Iteration #j • Now we have Cost(C) ≤ Cost(C’) - |C’| + 2j·n + |C| • C’ is a compression sequence in a rank forest with maximum rank log(j)r. • For j = log*r we have log(j)r ≤ 1, so C’ is a compression sequence in a rank forest with maximum rank 1. • In such a forest any compression sequence has cost 0, so looks like our party is over: • Cost(C) ≤ 2n·log*r + |C|, yielding O(m + n·log*n).
There’s More… • We now know the bound f(m,n,r) ≤ 2n·log*r + m. • Using it, we can start all over again: • Apply main lemma on (X≤s,X>s) with s = log log*r. • Bound Cost(Ct) ≤ n + |Ct|. • Bound Cost(C) ≤ Cost(Cb) – 2|Cb| + 2n + 2|C|. • Apply the last inequality on itself (log log*)*(r) times, yielding Cost(C) ≤ 2n·(log log*)*(r) + 2|C|. • Now we have a new improved bound of f, and we can repeat the process over and over again.
The Shifting Lemma • Define g⟡ = (⌈log⌉∘g)*. • Let g(r) be a non-decreasing function with g(r) < r. • Suppose that f(m,n,r) ≤ k·m + 2n·g(r) for all m, n, r. • Then also f(m,n,r) ≤ (k+1)·m + 2n·g⟡(r) for all m, n, r. • Proof outline: • Use induction on r. • As we’ve done before, apply the main lemma on the dissection (X≤s,X>s) with s =⌈log g(r)⌉.

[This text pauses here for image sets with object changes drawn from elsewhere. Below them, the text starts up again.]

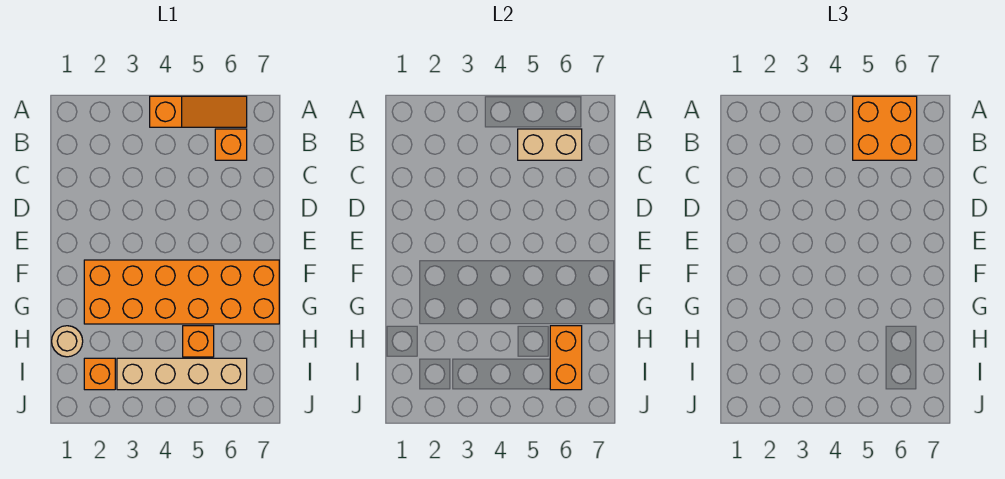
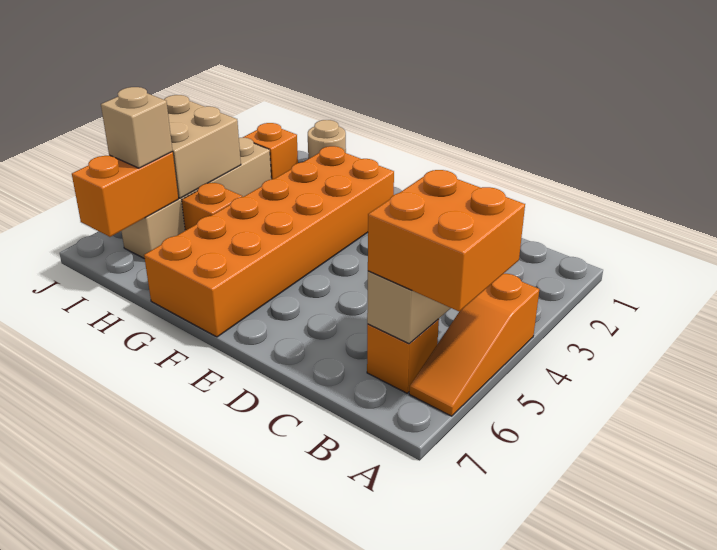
orange 1x2 brick [550,326,582,390] -> orange 1x2 brick turned to [72,152,178,237]
none -> tan 2x2 brick [164,95,241,198]
none -> tan 1x1 brick [101,87,173,168]

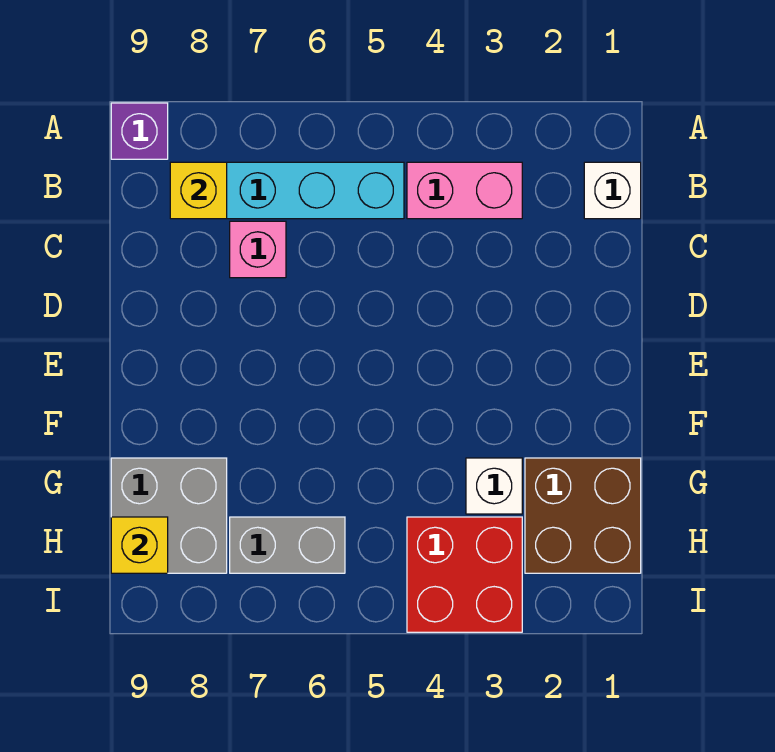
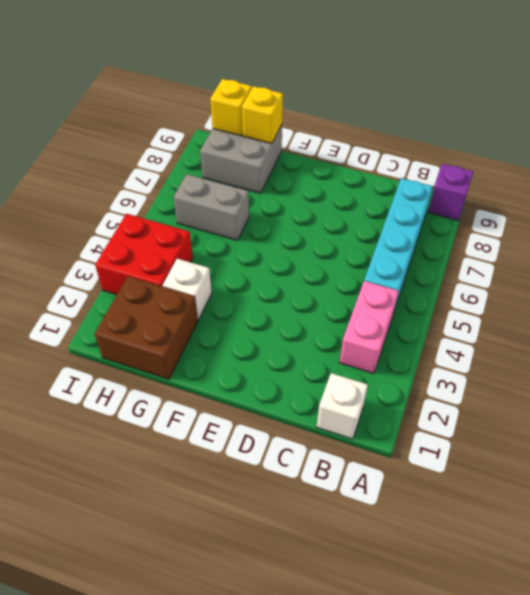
yellow 1x1 brick [170,162,227,219] -> yellow 1x1 brick moved to [242,86,283,144]
pink 1x1 brick [230,221,286,278] -> none
grey 1x2 brick [230,517,345,573] -> grey 1x2 brick turned to [174,174,249,240]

The “Ackermann Bound” • Define: • J0(r) = ⌈(r – 1)/2⌉ • Jk(r) = Jk-1⟡(r) for k > 0 • For all m, n, r: • f(m,n,r) ≤ n·(r-1) ≤ 2n·J0(r) = 0·m + 2n·J0(r) • Thus, by the shifting lemma, for all m, n, r, k: • f(m,n,r) ≤ k·m + 2n·Jk(r) • Define α(m,n) = min { k | Jk(⌊log n⌋) ≤ 1 + m/n }. • Then f(m,n,⌊log n⌋) ≤ α(m,n)·m + 2n + 2m
The “Ackermann Bound” • So by the reduction lemma we finally get the desired: • Theorem: Performing a sequence of Union operations and mFind operations on a set of size n using linking by rank and path compression requires O(n + m·α(m,n)) time.
Concluding Remarks • We reached α(m,n) in a somewhat “natural” way. • We could have just proven the shifting lemma. • But going through the iterations improved our intuition of the “top-down method”. • It also made us better understand the inverse Ackermann function, and how slow it really grows. • An analogous top-down proof for the α(m,n) bound also exists for path compression with linking by weight.